# BAGIAN DOKUMEN
Umumnya memang menjelang Natal dan tahun baru terjadi kenaikan harga hasil pertanian, karena memang permintaan juga cukup tinggi. Tahun ini kenaikan terlihat signifikan mengingat curah hujan yang cukup tinggi berdampak pada produksi petani. ....
Jakarta (ANTARA) - Sekretaris Umum Dewan Pengurus Pusat (DPP) Serikat Petani Indonesia (SPI) Agus Ruli Ardiansyah menyebutkan tren kenaikan nilai tukar petani (NTP) belum sepenuhnya dinikmati oleh petani lantaran baru terjadi di sebagian subsektor pertanian dan ada disparitas harga di tingkat petani dan konsumen.
Agus Ruli dalam keterangan tertulisnya yang diterima di Jakarta, Rabu, mengatakan kenaikan di masing-masing subsektor NTP merupakan dampak dari momen akhir tahun dan kondisi cuaca saat ini.
“Umumnya memang menjelang Natal dan tahun baru terjadi kenaikan harga hasil pertanian, karena memang permintaan juga cukup tinggi. Tahun ini kenaikan terlihat signifikan mengingat curah hujan yang cukup tinggi berdampak pada produksi petani. Bahkan kita lihat di beberapa wilayah Indonesia terjadi bencana banjir, karena curah hujan yang cukup tinggi,” kata Ruli.
Baca juga: Apkasindo: selama 2021 kesejahteraan petani sawit meningkat
Badan Pusat Statistik (BPS) merilis bahwa NTP nasional pada Desember 2021 sebesar 108,34 atau naik 1,08 persen dibandingkan bulan sebelumnya yakni 107,18. Kenaikan NTP nasional disebabkan Indeks Harga yang Diterima oleh Petani (lt) naik sebesar 1,72 persen lebih tinggi dibanding kenaikan Indeks Harga yang Dibayar Petani (lb) sebesar 0,63 persen.
Kenaikan NTP nasional tersebut ditopang oleh subsektor-subsektor NTP yang menunjukkan tren positif pada Desember 2021 lalu. Kenaikan subsektor NTP yang paling signifikan terjadi di subsektor hortikultura (6,38 persen); perkebunan rakyat (0,91 persen); dan perikanan (0,76 persen), lalu diikuti subsektor tanaman pangan (0,40 persen).
Agus Ruli mengatakan kenaikan pada subsektor hortikultura cukup signifikan disebabkan oleh naiknya lt pada dua kelompok yakni sayur-sayuran khususnya cabai rawit dan bawang merah (9,65 persen) dan kelompok buah-buahan (0,01 persen).

# ENTRI DATASET
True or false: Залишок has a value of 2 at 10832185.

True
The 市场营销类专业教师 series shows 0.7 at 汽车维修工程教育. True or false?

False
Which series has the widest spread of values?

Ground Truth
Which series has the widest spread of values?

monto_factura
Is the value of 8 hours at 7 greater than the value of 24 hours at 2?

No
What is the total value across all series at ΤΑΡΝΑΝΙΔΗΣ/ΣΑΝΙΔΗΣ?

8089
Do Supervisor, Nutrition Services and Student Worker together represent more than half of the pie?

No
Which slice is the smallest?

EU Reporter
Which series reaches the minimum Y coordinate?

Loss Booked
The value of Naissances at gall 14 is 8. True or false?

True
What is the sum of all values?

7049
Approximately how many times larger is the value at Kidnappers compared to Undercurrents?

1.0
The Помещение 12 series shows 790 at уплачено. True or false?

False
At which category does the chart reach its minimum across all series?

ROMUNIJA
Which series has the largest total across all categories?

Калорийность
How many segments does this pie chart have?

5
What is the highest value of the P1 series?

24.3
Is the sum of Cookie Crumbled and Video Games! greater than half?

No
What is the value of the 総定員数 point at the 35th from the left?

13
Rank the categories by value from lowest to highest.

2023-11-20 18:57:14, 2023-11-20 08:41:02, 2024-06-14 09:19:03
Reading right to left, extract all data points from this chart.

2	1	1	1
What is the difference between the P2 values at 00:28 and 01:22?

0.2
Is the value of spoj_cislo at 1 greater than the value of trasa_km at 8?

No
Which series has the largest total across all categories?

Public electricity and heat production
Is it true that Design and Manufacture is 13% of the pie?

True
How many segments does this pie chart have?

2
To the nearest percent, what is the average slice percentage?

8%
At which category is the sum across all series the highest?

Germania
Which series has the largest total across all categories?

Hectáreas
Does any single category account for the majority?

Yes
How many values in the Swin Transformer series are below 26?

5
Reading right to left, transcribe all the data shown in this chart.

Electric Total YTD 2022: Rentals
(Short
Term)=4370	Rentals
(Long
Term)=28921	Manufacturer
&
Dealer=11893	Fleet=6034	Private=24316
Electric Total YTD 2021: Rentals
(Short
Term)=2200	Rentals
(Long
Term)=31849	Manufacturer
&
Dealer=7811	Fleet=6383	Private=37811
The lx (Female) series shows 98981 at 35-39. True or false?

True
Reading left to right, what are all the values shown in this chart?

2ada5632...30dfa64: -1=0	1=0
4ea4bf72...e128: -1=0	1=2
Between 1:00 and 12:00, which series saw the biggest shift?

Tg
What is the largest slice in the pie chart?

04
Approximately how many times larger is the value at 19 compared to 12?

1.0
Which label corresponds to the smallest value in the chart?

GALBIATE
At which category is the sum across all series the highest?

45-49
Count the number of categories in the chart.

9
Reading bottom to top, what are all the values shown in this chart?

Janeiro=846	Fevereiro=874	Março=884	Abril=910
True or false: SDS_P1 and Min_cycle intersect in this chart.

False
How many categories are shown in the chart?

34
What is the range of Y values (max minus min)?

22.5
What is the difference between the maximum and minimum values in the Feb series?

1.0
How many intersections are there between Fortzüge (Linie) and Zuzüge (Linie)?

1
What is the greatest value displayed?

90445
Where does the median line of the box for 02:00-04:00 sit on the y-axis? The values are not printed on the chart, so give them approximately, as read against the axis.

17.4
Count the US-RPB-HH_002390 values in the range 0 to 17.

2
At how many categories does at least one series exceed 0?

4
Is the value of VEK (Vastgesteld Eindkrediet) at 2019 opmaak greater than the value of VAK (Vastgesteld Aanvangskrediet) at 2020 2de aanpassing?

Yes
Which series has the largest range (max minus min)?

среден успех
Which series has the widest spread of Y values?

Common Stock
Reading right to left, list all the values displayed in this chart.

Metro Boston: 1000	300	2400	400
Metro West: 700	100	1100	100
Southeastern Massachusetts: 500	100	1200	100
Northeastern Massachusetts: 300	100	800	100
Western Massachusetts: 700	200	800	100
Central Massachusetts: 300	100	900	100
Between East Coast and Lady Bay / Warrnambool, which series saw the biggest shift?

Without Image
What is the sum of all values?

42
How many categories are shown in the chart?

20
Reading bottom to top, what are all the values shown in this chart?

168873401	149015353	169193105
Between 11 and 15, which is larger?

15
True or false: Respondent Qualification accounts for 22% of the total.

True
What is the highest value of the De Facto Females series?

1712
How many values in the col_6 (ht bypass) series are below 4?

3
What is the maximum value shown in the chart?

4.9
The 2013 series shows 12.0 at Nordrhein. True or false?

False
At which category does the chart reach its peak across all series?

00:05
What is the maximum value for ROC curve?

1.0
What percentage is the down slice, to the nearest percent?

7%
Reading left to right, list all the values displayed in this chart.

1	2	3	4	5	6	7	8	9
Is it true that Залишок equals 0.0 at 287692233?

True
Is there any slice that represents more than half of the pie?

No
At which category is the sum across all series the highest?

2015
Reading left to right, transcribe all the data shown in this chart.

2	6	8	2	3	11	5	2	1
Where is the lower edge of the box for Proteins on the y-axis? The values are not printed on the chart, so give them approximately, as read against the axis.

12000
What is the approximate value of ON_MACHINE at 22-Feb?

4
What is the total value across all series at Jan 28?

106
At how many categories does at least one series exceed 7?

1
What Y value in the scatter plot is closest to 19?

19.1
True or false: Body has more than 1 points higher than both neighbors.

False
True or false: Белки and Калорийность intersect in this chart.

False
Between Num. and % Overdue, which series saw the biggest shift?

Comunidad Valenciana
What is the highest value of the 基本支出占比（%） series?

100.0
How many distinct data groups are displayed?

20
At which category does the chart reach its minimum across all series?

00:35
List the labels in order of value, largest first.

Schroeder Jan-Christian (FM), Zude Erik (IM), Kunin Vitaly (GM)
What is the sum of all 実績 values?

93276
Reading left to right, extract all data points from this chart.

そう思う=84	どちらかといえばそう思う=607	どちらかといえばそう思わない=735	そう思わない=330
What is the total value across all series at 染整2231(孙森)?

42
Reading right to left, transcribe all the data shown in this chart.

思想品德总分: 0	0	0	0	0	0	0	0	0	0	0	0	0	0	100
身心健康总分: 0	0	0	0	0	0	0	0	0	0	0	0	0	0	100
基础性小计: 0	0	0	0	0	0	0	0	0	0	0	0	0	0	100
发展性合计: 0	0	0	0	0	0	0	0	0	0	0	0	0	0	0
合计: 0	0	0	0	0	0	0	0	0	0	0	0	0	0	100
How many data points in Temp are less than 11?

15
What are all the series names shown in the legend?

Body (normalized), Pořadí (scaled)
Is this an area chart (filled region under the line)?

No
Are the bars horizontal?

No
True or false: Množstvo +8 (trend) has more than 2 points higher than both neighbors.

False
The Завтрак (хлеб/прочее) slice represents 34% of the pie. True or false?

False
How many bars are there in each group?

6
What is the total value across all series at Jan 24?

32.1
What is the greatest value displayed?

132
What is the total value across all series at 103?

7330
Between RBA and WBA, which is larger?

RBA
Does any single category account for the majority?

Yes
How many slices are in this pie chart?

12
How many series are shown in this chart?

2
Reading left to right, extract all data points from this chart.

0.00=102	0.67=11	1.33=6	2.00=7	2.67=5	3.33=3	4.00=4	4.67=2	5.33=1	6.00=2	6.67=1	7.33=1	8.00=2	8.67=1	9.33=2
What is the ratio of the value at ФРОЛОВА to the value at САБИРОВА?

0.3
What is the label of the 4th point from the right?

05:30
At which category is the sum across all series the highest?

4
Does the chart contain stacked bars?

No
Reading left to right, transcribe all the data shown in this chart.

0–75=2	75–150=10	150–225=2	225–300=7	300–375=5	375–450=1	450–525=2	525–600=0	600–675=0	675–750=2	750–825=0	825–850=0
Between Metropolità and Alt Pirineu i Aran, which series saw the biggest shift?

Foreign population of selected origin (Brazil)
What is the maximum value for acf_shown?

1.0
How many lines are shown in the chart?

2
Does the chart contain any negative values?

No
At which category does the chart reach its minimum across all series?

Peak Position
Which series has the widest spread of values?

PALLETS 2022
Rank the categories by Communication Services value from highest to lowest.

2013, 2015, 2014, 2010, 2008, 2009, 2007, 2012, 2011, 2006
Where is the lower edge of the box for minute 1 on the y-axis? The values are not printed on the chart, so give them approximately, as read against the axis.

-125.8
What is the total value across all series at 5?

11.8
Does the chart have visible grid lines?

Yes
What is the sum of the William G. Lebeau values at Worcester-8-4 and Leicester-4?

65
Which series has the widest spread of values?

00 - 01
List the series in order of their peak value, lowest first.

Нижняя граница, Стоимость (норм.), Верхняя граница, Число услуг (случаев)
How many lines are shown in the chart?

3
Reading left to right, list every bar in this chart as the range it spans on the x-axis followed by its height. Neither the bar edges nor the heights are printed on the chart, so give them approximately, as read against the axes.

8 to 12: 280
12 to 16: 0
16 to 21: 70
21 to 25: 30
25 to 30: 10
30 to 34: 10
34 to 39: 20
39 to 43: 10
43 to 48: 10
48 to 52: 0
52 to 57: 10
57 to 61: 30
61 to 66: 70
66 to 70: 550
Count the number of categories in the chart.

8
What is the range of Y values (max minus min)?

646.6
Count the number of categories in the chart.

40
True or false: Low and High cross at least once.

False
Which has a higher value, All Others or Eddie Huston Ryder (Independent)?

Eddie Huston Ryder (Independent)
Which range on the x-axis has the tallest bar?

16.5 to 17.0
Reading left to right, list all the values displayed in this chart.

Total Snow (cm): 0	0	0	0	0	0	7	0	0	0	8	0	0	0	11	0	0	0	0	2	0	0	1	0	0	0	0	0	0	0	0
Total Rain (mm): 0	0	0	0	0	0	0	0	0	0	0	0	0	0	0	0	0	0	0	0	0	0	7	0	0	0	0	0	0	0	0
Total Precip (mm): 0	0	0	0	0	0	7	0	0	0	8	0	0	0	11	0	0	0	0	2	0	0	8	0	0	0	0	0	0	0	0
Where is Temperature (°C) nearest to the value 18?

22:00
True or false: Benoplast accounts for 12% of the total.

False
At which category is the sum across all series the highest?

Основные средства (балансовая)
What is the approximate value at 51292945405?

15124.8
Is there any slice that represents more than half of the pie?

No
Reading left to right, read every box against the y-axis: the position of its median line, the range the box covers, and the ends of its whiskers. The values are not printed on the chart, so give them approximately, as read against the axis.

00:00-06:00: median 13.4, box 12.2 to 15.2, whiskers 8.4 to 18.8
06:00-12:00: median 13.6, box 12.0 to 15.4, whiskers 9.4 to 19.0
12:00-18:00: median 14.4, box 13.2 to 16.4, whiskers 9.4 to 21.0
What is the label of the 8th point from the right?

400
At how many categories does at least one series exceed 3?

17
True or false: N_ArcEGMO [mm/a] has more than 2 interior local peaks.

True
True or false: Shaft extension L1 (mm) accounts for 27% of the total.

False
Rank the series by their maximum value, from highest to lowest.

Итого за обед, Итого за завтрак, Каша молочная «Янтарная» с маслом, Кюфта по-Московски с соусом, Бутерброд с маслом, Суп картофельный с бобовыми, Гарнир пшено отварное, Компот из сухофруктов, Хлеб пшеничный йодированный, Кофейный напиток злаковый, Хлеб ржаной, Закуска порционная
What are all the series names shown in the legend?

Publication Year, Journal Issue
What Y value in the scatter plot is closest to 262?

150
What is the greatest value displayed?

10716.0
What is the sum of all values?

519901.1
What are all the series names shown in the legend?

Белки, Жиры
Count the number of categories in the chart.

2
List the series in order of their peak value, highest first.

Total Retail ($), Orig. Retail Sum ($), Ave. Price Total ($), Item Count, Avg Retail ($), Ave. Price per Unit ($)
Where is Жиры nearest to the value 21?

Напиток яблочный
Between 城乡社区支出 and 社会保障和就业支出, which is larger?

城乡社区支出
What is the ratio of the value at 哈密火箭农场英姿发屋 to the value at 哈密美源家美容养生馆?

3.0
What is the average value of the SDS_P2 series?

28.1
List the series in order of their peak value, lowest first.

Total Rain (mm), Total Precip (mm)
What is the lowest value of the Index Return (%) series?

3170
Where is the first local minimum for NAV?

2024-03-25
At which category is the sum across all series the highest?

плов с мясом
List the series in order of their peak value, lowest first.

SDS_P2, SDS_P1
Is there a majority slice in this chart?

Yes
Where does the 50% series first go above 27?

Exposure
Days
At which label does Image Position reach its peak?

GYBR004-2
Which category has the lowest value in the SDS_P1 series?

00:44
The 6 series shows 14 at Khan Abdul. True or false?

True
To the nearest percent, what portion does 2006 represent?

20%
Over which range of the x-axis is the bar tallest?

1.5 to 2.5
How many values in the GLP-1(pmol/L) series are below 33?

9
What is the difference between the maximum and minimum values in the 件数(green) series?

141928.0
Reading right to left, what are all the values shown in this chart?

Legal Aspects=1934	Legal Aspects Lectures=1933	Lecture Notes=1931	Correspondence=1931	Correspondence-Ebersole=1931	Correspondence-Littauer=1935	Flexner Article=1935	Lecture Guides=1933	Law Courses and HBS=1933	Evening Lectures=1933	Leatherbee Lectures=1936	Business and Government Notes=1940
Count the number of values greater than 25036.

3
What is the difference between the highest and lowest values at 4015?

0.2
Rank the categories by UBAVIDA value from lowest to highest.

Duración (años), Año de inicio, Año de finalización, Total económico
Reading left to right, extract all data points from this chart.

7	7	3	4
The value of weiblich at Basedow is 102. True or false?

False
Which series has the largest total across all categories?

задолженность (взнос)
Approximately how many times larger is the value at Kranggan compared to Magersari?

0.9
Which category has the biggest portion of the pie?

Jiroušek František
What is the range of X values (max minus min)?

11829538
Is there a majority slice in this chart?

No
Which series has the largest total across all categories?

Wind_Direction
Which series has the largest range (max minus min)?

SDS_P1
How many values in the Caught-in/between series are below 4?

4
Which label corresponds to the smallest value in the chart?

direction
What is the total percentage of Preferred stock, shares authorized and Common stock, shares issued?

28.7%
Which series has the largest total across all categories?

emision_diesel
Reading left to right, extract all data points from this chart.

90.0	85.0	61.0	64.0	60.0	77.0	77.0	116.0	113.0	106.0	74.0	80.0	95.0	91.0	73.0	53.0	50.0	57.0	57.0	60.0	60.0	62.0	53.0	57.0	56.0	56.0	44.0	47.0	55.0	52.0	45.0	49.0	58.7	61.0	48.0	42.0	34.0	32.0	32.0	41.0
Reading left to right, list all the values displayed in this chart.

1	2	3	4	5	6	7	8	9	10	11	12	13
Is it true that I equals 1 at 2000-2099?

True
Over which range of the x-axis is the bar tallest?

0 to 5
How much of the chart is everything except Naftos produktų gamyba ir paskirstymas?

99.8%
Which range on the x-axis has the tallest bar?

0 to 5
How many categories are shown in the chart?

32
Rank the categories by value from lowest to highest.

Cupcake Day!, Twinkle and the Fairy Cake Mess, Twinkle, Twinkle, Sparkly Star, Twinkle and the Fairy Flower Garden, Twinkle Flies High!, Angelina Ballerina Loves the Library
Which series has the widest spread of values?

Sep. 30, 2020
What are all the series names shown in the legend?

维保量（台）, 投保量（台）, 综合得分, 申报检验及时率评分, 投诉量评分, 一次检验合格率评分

# TUGAS KERJA 1
Ringkaslah artikel tentang nilai tukar petani dalam dua kalimat.
# TUGAS KERJA 2
Mohon tampilkan bagian artikel tentang nilai tukar petani yang dibuka dengan kata-kata yang memuat "Jakarta (ANTARA) - Sekretaris" dan ditutup dengan "petani dan konsumen.".
Entri-entri ini diambil dari sumber lain.

# JAWABAN TUGAS 1
Sekretaris Umum DPP SPI Agus Ruli Ardiansyah menyebutkan bahwa tren kenaikan NTP belum sepenuhnya dinikmati petani karena baru terjadi di sebagian subsektor pertanian dan ada disparitas harga di tingkat petani dan konsumen, dan ia mengaitkan kenaikan itu dengan momen akhir tahun serta kondisi cuaca. BPS mencatat NTP nasional pada Desember 2021 sebesar 108,34, naik 1,08 persen dibandingkan bulan sebelumnya, dengan kenaikan subsektor paling signifikan di hortikultura sebesar 6,38 persen.

# JAWABAN TUGAS 2
Jakarta (ANTARA) - Sekretaris Umum Dewan Pengurus Pusat (DPP) Serikat Petani Indonesia (SPI) Agus Ruli Ardiansyah menyebutkan tren kenaikan nilai tukar petani (NTP) belum sepenuhnya dinikmati oleh petani lantaran baru terjadi di sebagian subsektor pertanian dan ada disparitas harga di tingkat petani dan konsumen.